> **Problem to solve**
Among the entries below, how many lines include "үшін"? Answer with the number only.

> **Data to process**
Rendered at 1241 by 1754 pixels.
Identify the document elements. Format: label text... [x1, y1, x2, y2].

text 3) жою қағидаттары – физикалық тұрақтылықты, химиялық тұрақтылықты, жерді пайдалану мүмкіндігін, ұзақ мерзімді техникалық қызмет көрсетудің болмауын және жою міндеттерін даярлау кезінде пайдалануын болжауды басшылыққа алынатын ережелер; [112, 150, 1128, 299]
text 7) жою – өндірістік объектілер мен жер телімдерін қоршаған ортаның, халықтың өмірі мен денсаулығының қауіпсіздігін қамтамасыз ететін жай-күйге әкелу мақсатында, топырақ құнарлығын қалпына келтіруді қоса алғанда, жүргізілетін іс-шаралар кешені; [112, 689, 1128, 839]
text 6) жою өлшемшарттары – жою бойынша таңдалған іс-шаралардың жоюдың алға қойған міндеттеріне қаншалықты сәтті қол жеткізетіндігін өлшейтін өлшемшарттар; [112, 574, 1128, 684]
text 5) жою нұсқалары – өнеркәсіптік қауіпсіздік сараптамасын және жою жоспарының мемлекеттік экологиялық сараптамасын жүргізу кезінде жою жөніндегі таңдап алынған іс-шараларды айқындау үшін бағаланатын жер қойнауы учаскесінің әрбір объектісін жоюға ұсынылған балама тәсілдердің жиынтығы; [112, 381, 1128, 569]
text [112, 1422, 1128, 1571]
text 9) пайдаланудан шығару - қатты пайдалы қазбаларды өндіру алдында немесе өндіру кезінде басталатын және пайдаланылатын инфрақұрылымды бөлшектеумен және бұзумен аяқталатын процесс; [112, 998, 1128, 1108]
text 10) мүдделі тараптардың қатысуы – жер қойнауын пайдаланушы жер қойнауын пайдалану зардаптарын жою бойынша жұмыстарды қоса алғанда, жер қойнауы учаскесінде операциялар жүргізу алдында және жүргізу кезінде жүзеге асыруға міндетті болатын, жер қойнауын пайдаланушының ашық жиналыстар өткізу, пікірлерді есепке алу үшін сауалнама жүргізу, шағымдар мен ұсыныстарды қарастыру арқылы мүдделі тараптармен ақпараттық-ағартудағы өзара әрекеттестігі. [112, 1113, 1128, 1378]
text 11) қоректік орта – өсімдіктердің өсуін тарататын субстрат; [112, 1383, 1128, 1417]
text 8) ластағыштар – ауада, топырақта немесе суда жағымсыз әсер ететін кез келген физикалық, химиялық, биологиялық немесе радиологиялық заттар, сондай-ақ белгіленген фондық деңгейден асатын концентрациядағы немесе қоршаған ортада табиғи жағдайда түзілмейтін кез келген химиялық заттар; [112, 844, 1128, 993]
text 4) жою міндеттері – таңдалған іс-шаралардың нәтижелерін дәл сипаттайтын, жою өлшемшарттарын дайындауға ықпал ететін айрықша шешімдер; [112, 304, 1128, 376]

> **Solution below**
2